Just starting on tensorflow
Working on imdb dataset. Process: Text encoding using textvectorization layer and passing it to embedded layer:
# Create a custom standardization function to strip HTML break tags '<br />'.
def custom_standardization(input_data):
lowercase = tf.strings.lower(input_data)
stripped_html = tf.strings.regex_replace(lowercase, '<br />', ' ')
return tf.strings.regex_replace(stripped_html,
'[%s]' % re.escape(string.punctuation), '')
# Vocabulary size and number of words in a sequence.
vocab_size = 10000
sequence_length = 100
# Use the text vectorization layer to normalize, split, and map strings to
# integers. Note that the layer uses the custom standardization defined above.
# Set maximum_sequence length as all samples are not of the same length.
vectorize_layer = TextVectorization(
standardize=custom_standardization,
max_tokens=vocab_size,
output_mode='int',
output_sequence_length=sequence_length)
# Make a text-only dataset (no labels) and call adapt to build the vocabulary.
text_ds = train_ds.map(lambda x, y: x)
vectorize_layer.adapt(text_ds)
I then try to build a functional API:
embedding_dim=16
text_model_catprocess2 = vectorize_layer
text_model_embedd = tf.keras.layers.Embedding(vocab_size, embedding_dim, name = 'embedding')(text_model_catprocess2)
text_model_embed_proc = tf.keras.layers.Lambda(embedding_mean_standard)(text_model_embedd)
text_model_dense1 = tf.keras.layers.Dense(2, activation = 'relu')(text_model_embed_proc)
text_model_dense2 = tf.keras.layers.Dense(2, activation = 'relu')(text_model_dense1)

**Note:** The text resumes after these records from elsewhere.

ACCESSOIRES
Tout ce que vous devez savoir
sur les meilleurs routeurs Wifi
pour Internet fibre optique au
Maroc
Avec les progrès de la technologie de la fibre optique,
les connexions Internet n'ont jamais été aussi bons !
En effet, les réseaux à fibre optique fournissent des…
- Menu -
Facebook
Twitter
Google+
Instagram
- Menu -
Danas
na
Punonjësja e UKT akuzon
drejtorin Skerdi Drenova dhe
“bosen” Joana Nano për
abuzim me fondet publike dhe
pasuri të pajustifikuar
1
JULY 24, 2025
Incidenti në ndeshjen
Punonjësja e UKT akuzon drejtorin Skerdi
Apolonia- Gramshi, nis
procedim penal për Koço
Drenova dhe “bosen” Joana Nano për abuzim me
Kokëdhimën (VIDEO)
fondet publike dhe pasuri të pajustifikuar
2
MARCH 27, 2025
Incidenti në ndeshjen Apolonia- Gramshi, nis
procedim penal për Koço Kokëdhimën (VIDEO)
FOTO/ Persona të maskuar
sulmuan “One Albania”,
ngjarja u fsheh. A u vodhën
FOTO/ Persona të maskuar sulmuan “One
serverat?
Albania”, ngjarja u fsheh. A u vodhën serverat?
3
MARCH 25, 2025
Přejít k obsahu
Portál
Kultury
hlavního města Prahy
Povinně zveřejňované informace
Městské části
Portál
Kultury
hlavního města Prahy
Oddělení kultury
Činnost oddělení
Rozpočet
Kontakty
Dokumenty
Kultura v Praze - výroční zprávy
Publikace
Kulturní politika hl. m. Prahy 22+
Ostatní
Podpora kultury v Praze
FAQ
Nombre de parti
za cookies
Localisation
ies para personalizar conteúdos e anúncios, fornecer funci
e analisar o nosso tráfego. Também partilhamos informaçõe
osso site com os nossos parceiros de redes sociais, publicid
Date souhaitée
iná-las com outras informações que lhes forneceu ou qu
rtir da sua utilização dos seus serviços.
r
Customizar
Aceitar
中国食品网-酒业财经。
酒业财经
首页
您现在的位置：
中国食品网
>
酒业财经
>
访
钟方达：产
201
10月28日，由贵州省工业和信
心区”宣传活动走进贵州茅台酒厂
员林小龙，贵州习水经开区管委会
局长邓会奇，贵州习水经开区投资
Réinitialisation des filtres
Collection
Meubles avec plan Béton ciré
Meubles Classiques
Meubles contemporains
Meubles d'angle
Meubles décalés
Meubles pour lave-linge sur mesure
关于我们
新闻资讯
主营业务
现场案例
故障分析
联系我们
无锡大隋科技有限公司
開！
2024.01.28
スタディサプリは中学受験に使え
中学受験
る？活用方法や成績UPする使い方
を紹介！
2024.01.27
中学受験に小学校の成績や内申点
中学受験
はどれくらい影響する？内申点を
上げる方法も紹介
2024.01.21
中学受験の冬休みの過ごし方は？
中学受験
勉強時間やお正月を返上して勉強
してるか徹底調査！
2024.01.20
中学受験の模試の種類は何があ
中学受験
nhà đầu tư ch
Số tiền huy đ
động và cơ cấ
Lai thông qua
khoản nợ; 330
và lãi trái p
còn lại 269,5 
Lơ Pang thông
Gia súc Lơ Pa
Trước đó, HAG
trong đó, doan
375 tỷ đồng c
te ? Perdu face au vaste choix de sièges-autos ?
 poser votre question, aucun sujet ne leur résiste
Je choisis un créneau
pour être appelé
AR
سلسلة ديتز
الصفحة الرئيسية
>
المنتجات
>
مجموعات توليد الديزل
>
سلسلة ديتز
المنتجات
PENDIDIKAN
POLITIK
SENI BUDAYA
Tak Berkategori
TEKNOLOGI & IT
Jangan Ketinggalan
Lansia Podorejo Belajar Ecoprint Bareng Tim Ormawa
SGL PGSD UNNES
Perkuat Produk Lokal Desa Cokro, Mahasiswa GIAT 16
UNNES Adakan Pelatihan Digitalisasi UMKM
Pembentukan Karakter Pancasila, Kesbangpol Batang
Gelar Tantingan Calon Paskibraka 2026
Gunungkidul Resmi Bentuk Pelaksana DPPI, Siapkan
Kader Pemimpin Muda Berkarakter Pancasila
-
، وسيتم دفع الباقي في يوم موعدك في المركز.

text_model_output = tf.keras.layers.Dense(1, activation = 'sigmoid')(text_model_dense2)
However, this is giving the following error:
~\anaconda3\lib\site-packages\keras\backend.py in dtype(x)
1496
1497 """
-> 1498 return x.dtype.base_dtype.name
1499
1500
AttributeError: Exception encountered when calling layer "embedding" (type Embedding).
'str' object has no attribute 'base_dtype'
Call arguments received:
• inputs=<keras.layers.preprocessing.text_vectorization.TextVectorization object at 0x0000029B483AADC0>
Upon making a sequential API like this, it is working fine:
embedding_dim=16
modelcheck = tf.keras.Sequential([
vectorize_layer,
tf.keras.layers.Embedding(vocab_size, embedding_dim, name="embedding"),
tf.keras.layers.GlobalAveragePooling1D(),
tf.keras.layers.Dense(16, activation='relu'),
tf.keras.layers.Dense(1)
])
I am not sure why this is happening. Is it necessary for the functional API to have an input? Please help!